What is more, many cases are duplicates, irrelevant or trivial. One individual applied to Strasbourg for €90 from a bus company because he thought the seats were uncomfortable. The case was rightly dismissed, but every year thousands of these inadmissible applications distract from more serious issues.
The court’s supporters say that it upheld only nine of 900 complaints against Britain last year and think this a compliment. On the contrary it suggests that most of those 900 cases shouldn’t have got to Strasbourg at all.
So how do we fix the court? First, we need new rules to stop Strasbourg hearing cases that should remain the business of democratic parliaments and national courts.
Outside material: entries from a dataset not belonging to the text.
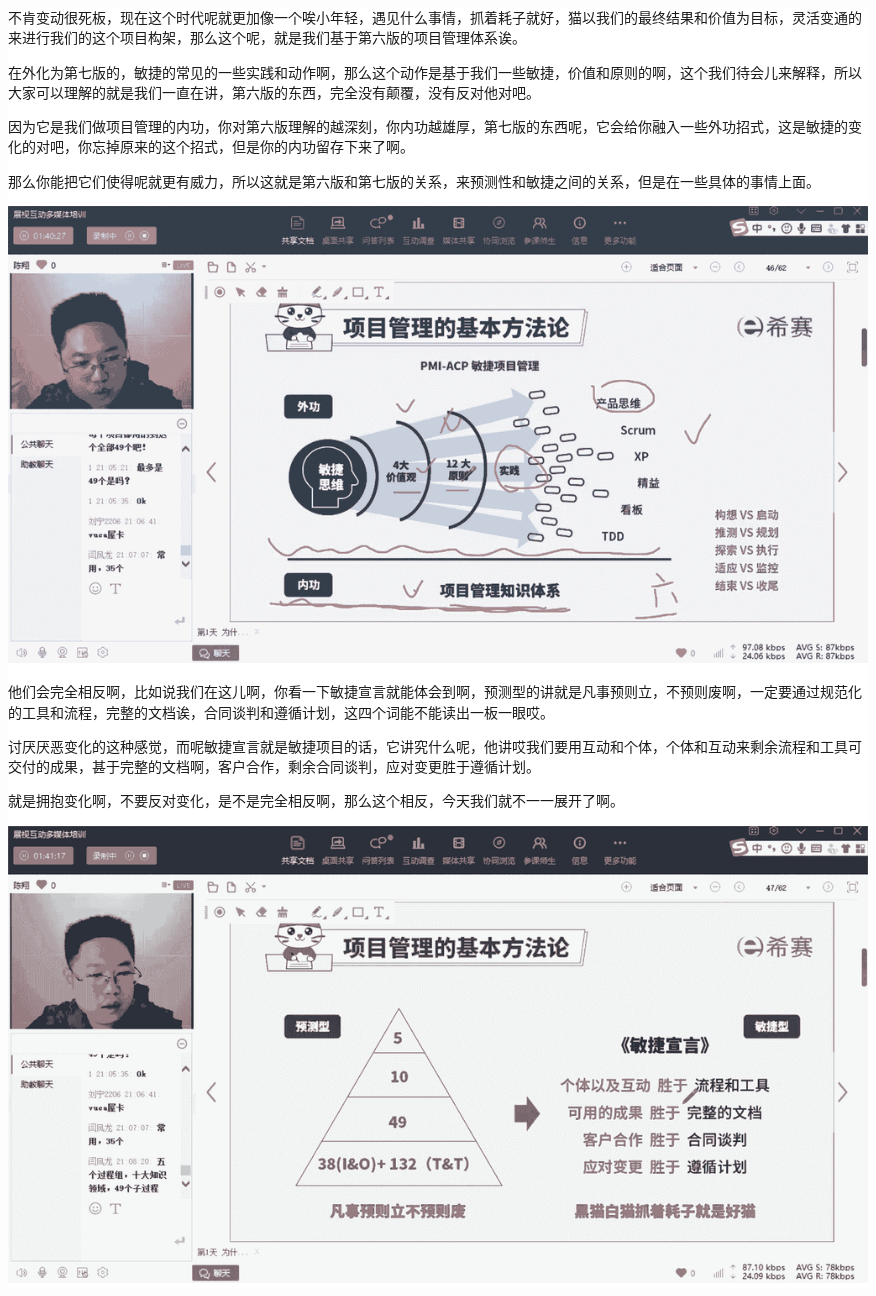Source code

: 不肯变动很死板，现在这个时代呢就更加像一个唉小年轻，遇见什么事情，抓着耗子就好，猫以我们的最终结果和价值为目标，灵活变通的来进行我们的这个项目构架，那么这个呢，就是我们基于第六版的项目管理体系诶。

在外化为第七版的，敏捷的常见的一些实践和动作啊，那么这个动作是基于我们一些敏捷，价值和原则的啊，这个我们待会儿来解释，所以大家可以理解的就是我们一直在讲，第六版的东西，完全没有颠覆，没有反对他对吧。

因为它是我们做项目管理的内功，你对第六版理解的越深刻，你内功越雄厚，第七版的东西呢，它会给你融入一些外功招式，这是敏捷的变化的对吧，你忘掉原来的这个招式，但是你的内功留存下来了啊。

那么你能把它们使得呢就更有威力，所以这就是第六版和第七版的关系，来预测性和敏捷之间的关系，但是在一些具体的事情上面。



![](img/113912884be584b28f80f0eb3126ee83_28.png)

他们会完全相反啊，比如说我们在这儿啊，你看一下敏捷宣言就能体会到啊，预测型的讲就是凡事预则立，不预则废啊，一定要通过规范化的工具和流程，完整的文档诶，合同谈判和遵循计划，这四个词能不能读出一板一眼哎。

讨厌厌恶变化的这种感觉，而呢敏捷宣言就是敏捷项目的话，它讲究什么呢，他讲哎我们要用互动和个体，个体和互动来剩余流程和工具可交付的成果，甚于完整的文档啊，客户合作，剩余合同谈判，应对变更胜于遵循计划。

就是拥抱变化啊，不要反对变化，是不是完全相反啊，那么这个相反，今天我们就不一一展开了啊。

![](img/113912884be584b28f80f0eb3126ee83_30.png)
According to the court’s own jurisprudence, it allows states a “margin of appreciation” — a type of legal leeway that accepts that the convention can be validly interpreted in different ways by different member states according to their own cultural, historical and philosophical traditions. This principle was ignored when the court meddled in the issue of prisoners’ votes. The Attorney-General, not one for visceral criticism of the court, quite rightly told the judges that prisoner voting is “a question for democratically elected representatives to resolve”.
This excessive interference with political questions must stop. The court must respect the democratic decisions of national parliaments and judgments of national courts. It must give greater prominence to the margin of appreciation and enshrine this concept within the convention itself.
Second, we need reforms to help the court to deal with its caseload. With applications arriving faster than they can be read, let alone dealt with, a huge backlog has built up. In 2007 there were 66,500 cases pending. That has more than doubled to above 150,000, a situation that is not only unsustainable, but has serious consequences.
Take the case of the British terrorism suspect Babar Ahmad. I cannot know if he is guilty or innocent, but it was no sort of justice to imprison him for seven years without trial while the court made up its mind.
The court must be stricter about the cases it accepts. It could shorten the time available to apply for a hearing in Strasbourg. Judges could forbid any new application on a point of law already fairly considered by a national court or if no human rights violation was alleged when it was heard in the applicant’s national courts. These reforms would allow the court to dispose quickly of inadmissible cases and stop many reaching Strasbourg in the first place.
Third, if the court is to restore its reputation in Britain it must address the issue of deporting foreign terrorist suspects.The decision to allow the deportation of Abu Hamza was welcome, but an all-too-rare victory for common sense. The Home Secretary announced yesterday that Abu Qatada would face new deportation proceedings, three months after the court ruled that the Jordanian spiritual leader of al-Qaeda in Europe could not be deported to Jordan to face trial, because evidence that might be used against him could have been obtained illegally through torture.
Nobody takes a firmer stance against torture than me. If Abu Qatada had confessed under torture or faced torture in Jordan if deported, I would support the ruling. But to allow one of the world’s most dangerous men to stay in Britain because Jordan’s justice system is not identical to Strasbourg’s is unreasonable and unbalanced. The court must take into account Britain’s right to be rid of someone who has countenanced the killing of those who reject Islam.
This week’s conference in Brighton offers the court a chance to reform. If it resists, it will continue to undermine its own reputation and that of human rights in general. There are already leaks that suggest backsliding. The Government must stand firm and start the reform process today.